'I shall be happy,' said the captain, nervous and convulsive with temper, 'at least—you've got to remember the object you're here for.' He looked at me. 'Miss Otway is not likely to accompany you, and you'll be no gentleman if you desert her.'
'Miss Otway will accompany me if you give her an opportunity of leaving this wreck,' said Mr. Owen.
'This is no wreck, sir,' said the captain in a low-level voice of menace, stooping his head and looking at the doctor under crooked eyebrows.
Mr. Owen muttered that he intended to save his life if he could, and Miss Otway's too if he was allowed—the rest he mumbled: after ceasing to articulate his lips moved; then, with a sudden impassioned motion of despair and horror, he sprang from his chair and disappeared in his berth, having barely taken three bites.
'I fear his intellects have become disordered,' said Mrs. Burke.
'He'd like to drive me out of the ship. The lily liver would have me abandon a craft that's as staunch as the newest line-of-battle ship afloat. What would it signify to him that I left a couple of thousand pounds of my hard earnings to go to the bottom here, so long as his dingy skinful of bones and bobs of curls were safely landed?' exclaimed the captain in a low-pitched deliberate speech, that trembled nevertheless with emotion and temper.
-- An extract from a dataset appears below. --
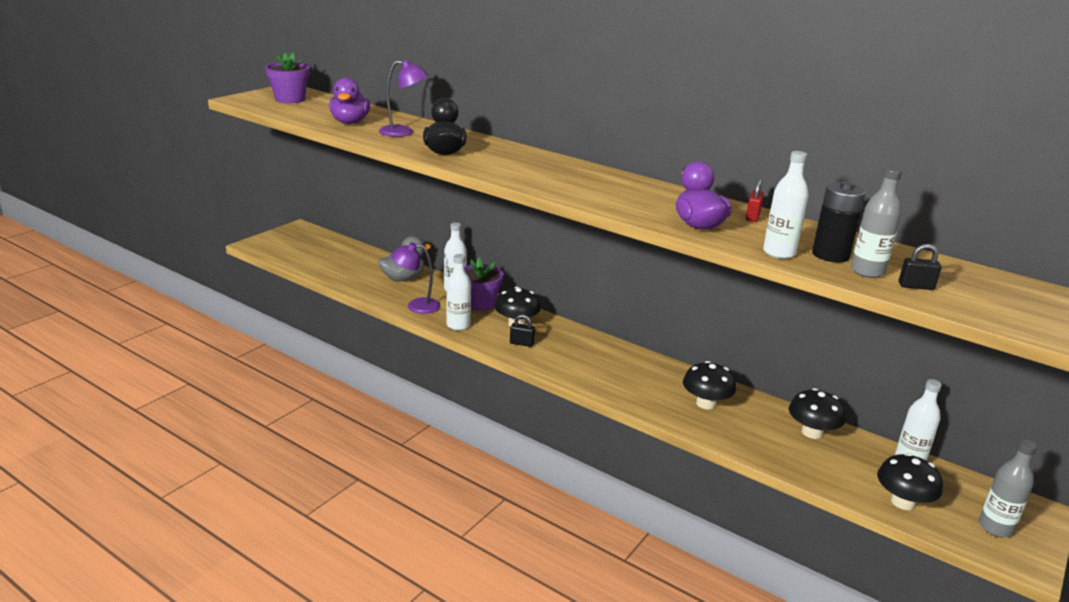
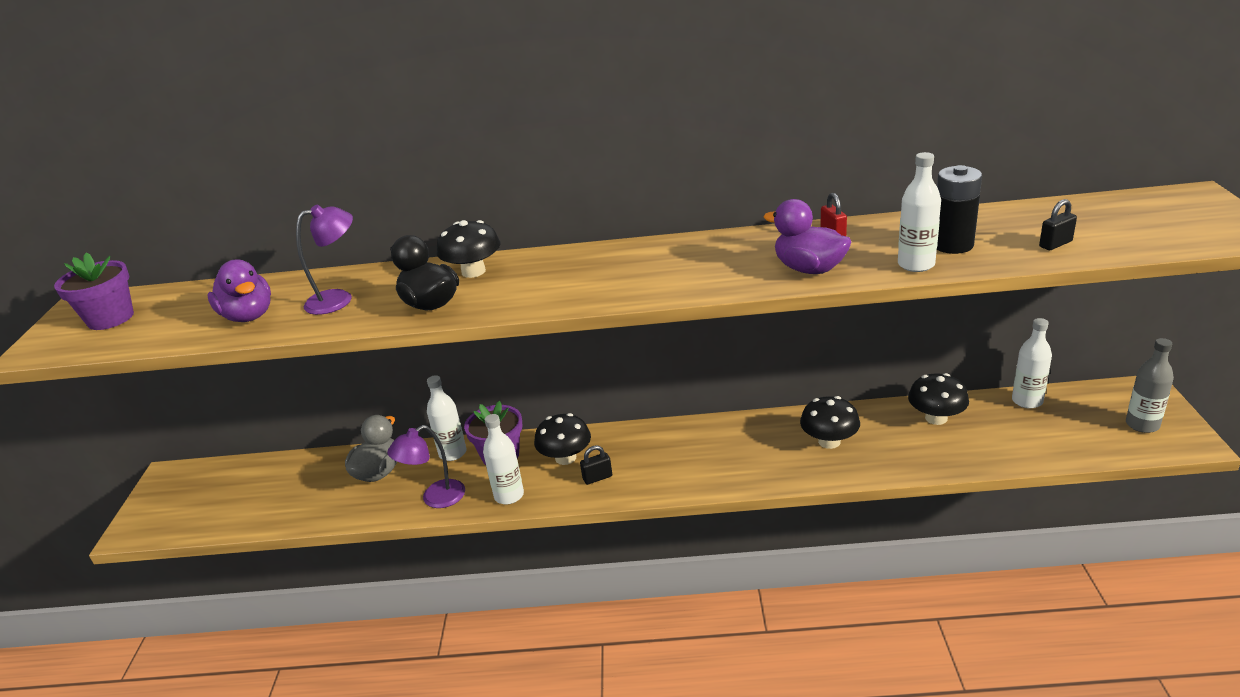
camera: 30 degrees left, 5 degrees up
(867, 272) = (1003, 248): grey bottle -> none
(902, 502) = (1067, 443): black mushroom -> black mushroom (473, 271)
His wife gave me a look as though she would entreat me not to talk to him. Now and again he lifted up his eyes to a tell-tale compass that hung exactly over his chair; almost as regular as the beat of a clock was the plunge of the ship from right to left, from left to right. The blinding green sense of one side and then the other of the cabin portholes, and a loud yearning thunder of water washing past.
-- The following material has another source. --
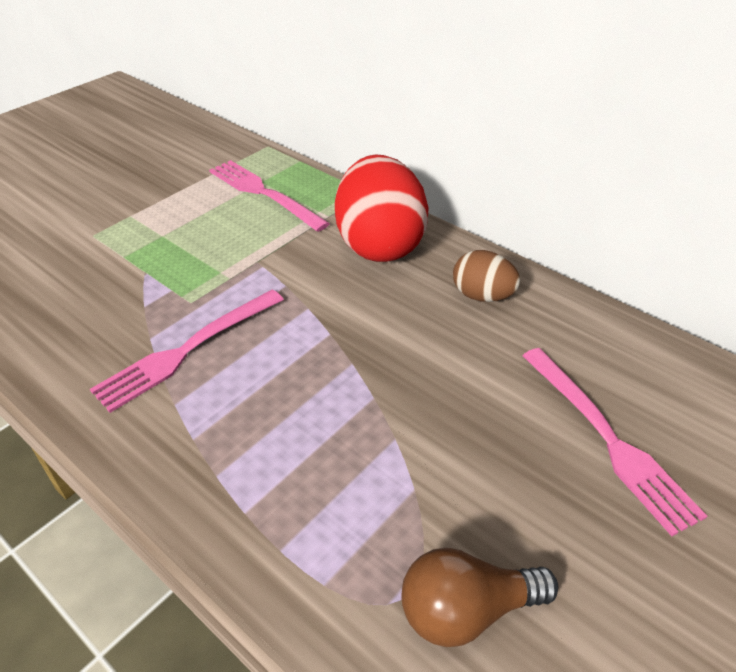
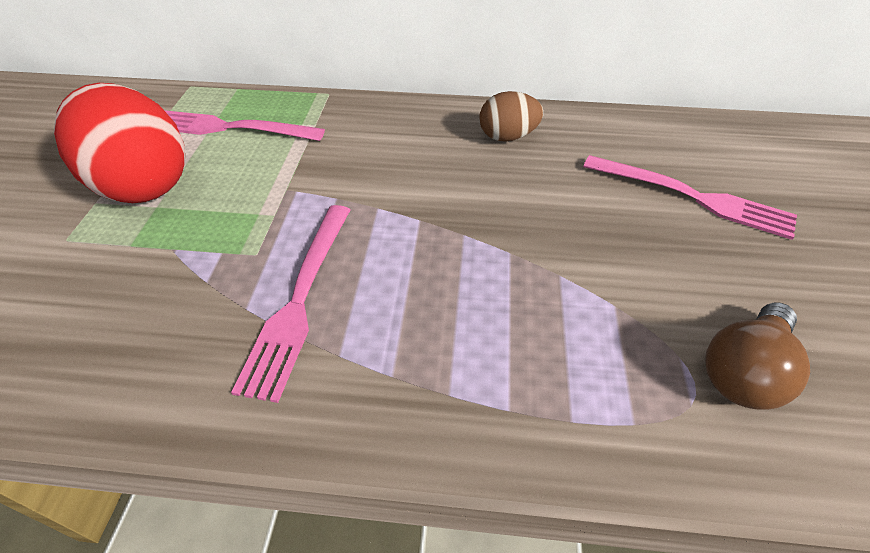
camera: 35 degrees left, 5 degrees up
(379, 245) = (386, 131): red egg -> red egg (143, 184)

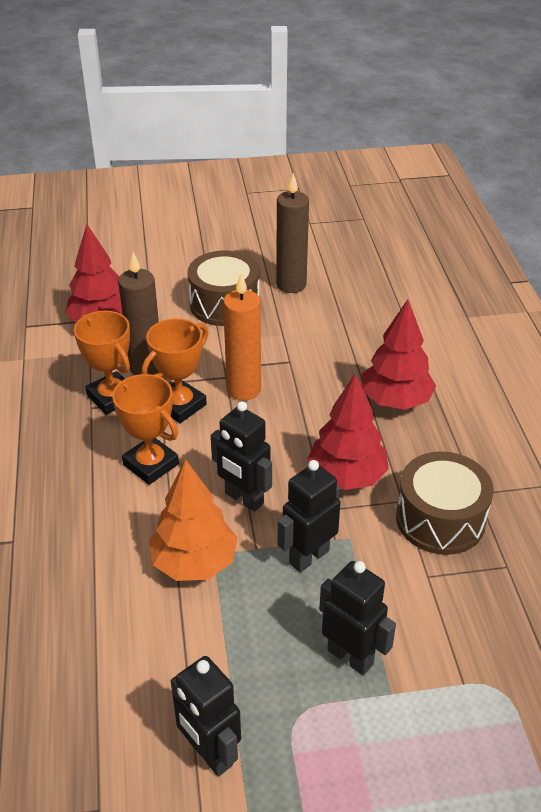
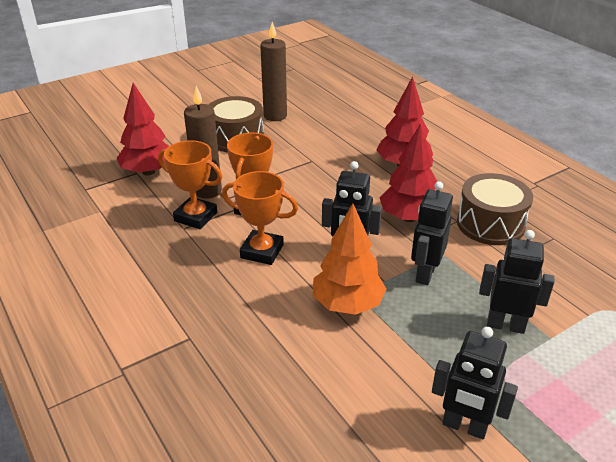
camera: 25 degrees left, 5 degrees down
(244, 389) = (293, 185): orange candle -> none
After a little the captain went to his cabin. I said I would like to see the ship under sail, and when we had clothed ourselves for the deck Mrs. Burke and I went to the companion-steps.
A seaman, clad in oilskins and swathed about the neck till he showed nothing of his face but a pair of eyes, stood at the wheel. Some delicate stars and darts of snow were falling, but they did not cloud the view. The square of white canvas was stretched by a fresh following breeze of bitter coldness, beyond frost itself: the sea was feathering upon the swell, and a number of grey and white petrels skimmed the flashes as they moulded their flight to the wind-furrowed rounds. The white sail looked like a wild and sickly light when the hull swung it athwart the soot over the horizon, but there could be no doubt that the vessel was in motion. We durst not leave the holding place of the companion-hood to look over the taffrail or side, but you saw she had steerage way by the manner in which the fellow twirled the wheel.
A group of seamen with their hands deep buried, some of them sea-booted fisherman-like to their knees, trudged the white frozen deck opposite the galley. It was wonderful to see them keep their feet; the rumbling hum of their strong, lungs stole aft against the wind; they swayed in earnest talk, and minded us not when they faced our way, again and again staring round at the sea as though for a sail.